Tuschi: In Berlin kann ich mich nur noch an den Rausch mit den vielen Leuten erinnern. Das war sehr spannend. Aber in München hatte ich viel mehr Zeit, mit dem Publikum zu reden, und deswegen kamen mir die Fragen in München gehaltvoller und tiefergehender vor. Ich hatte mit dem Publikum zwei Mal über zwanzig Minuten Zeit - das ist schon etwas Besonderes heutzutage.

sueddeutsche.de: Hatten Sie denn das Gefühl, dass die Aufregung um Ihren Film abnimmt?

Tuschi: Im Gegenteil: Ich war überrascht, dass sich noch so viele Leute erinnern konnten. Aber die Außenwahrnehmung ist oft anders als die Innenwahrnehmung. Ich merke jetzt erst langsam, dass Leute sogar weltweit, etwa in Washington, D.C. oder in Los Angeles, von dem Film gehört haben.
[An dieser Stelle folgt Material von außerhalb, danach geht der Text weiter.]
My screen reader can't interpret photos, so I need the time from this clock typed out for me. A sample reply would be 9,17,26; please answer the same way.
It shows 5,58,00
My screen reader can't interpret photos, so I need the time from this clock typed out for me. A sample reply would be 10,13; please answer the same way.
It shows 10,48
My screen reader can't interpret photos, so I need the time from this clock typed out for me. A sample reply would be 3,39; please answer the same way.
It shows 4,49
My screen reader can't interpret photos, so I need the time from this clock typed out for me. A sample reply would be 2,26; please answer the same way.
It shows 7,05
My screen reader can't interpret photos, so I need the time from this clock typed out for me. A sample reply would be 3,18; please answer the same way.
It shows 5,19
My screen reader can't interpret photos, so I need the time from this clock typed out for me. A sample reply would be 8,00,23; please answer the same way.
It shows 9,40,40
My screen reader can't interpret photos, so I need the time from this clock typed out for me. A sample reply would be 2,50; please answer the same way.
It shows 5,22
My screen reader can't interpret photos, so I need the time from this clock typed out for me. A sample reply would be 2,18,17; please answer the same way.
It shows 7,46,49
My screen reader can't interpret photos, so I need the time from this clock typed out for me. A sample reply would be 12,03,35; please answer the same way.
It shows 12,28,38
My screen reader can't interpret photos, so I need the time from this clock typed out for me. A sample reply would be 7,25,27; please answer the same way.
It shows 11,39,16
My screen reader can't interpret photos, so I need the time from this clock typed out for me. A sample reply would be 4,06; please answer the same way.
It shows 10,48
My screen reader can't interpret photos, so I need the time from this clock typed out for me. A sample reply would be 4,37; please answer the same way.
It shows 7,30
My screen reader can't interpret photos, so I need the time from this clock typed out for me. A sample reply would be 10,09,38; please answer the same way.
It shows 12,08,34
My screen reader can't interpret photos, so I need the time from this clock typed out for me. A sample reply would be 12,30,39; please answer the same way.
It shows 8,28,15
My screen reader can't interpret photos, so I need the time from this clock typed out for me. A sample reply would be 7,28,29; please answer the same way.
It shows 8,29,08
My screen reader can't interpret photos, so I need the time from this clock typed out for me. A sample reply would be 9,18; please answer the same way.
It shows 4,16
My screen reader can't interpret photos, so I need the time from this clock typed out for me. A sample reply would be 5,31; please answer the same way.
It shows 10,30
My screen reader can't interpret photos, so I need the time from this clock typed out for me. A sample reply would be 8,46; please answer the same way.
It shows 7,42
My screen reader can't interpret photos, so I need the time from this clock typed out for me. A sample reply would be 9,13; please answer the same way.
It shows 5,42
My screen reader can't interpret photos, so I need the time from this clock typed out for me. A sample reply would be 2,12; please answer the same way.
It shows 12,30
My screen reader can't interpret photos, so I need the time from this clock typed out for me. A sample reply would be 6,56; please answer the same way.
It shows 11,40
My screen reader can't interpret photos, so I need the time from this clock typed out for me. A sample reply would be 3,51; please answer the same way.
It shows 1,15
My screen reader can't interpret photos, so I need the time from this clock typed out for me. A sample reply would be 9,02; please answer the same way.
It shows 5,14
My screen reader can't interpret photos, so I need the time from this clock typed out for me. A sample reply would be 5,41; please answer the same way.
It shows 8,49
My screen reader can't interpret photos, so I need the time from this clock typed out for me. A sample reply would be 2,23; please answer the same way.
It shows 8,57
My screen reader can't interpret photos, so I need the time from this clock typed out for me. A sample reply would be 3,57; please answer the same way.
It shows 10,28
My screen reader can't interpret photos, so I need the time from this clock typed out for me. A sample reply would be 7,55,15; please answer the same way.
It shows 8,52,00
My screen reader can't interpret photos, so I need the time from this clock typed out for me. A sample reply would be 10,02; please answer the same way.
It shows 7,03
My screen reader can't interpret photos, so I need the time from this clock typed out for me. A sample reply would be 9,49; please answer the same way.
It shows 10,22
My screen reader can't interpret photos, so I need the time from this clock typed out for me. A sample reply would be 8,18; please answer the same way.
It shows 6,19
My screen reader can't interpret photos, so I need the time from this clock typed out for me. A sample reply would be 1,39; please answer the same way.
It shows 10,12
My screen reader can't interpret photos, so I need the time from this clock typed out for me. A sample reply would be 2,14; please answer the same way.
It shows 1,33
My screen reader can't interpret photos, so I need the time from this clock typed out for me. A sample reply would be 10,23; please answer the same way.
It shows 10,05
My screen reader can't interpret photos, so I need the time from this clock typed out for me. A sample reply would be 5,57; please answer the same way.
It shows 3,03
sueddeutsche.de: Während der Berlinale haben Sie sich persönlich bedroht gefühlt, weil kurz zuvor in ihre Produktionsräume eingebrochen worden und dabei eine Kopie mit der Endfassung ihre Films abhanden gekommen war. Es gab damals Spekulationen, hinter dem Einbruch steckten russische Regierungskreise. Haben Sie immer noch Angst?

Tuschi: Genau wie Chodorkowskijs Sohn in dem Film sagt, dass er nicht immer um den Vater weinen könne, kann ich nicht immer Angst haben.

sueddeutsche.de: Sie bewegen sich also wieder völlig frei. Im Februar konnte da ja noch ein gegenteiliger Eindruck entstehen.

Tuschi: Bis vor zehn Tagen hatte ich noch immer so ein Klappmesser dabei, bis mir ein Kriminaloberrat gesagt hat: "Legen Sie das weg, das ist sinnlos." Das habe ich dann gemacht, es wurde auch Zeit. Meine Eltern sagen mir aber immer noch, ich solle nicht nach Russland fahren, obwohl ich es gerne möchte.

sueddeutsche.de: Werden Sie denn noch beschützt?

Tuschi: Nein, das Negativbeispiel ist doch Roberto Saviano, der das Buch Gomorrha geschrieben hat. Der arme Kerl muss sich jedes Mal, wenn er seine Mutter besuchen will, ein neues Handy besorgen und hat ständig Leibwächter um sich herum, das ist doch Horror. Mein nächstes Projekt wird wieder ein Spielfilm, ich habe erst mal genug.

sueddeutsche.de: Sie haben ja auch gesagt, dass Sie gar nicht davon ausgehen, dass russische Regierungskreise hinter dem Einbruch stecken.

Tuschi: Ich hoffe es zumindest.

sueddeutsche.de: Ist es also nur ein dummer Zufall, dass Ihnen genau die Rechner mit den Filmkopien schon einmal davor entwendet worden waren?

Tuschi: Dadurch, dass es zwei Mal passiert ist und noch dazu ausgerechnet an dem Abend, an dem der Film endgültig fertig war, war es schon sehr schräg. Es kamen ja auch nur die Sachen mit den Kopien weg und die anderen nicht. Aber ich hoffe, das es so nicht ist.

sueddeutsche.de: Wäre es von russischer Seite nicht einfach nur blöd?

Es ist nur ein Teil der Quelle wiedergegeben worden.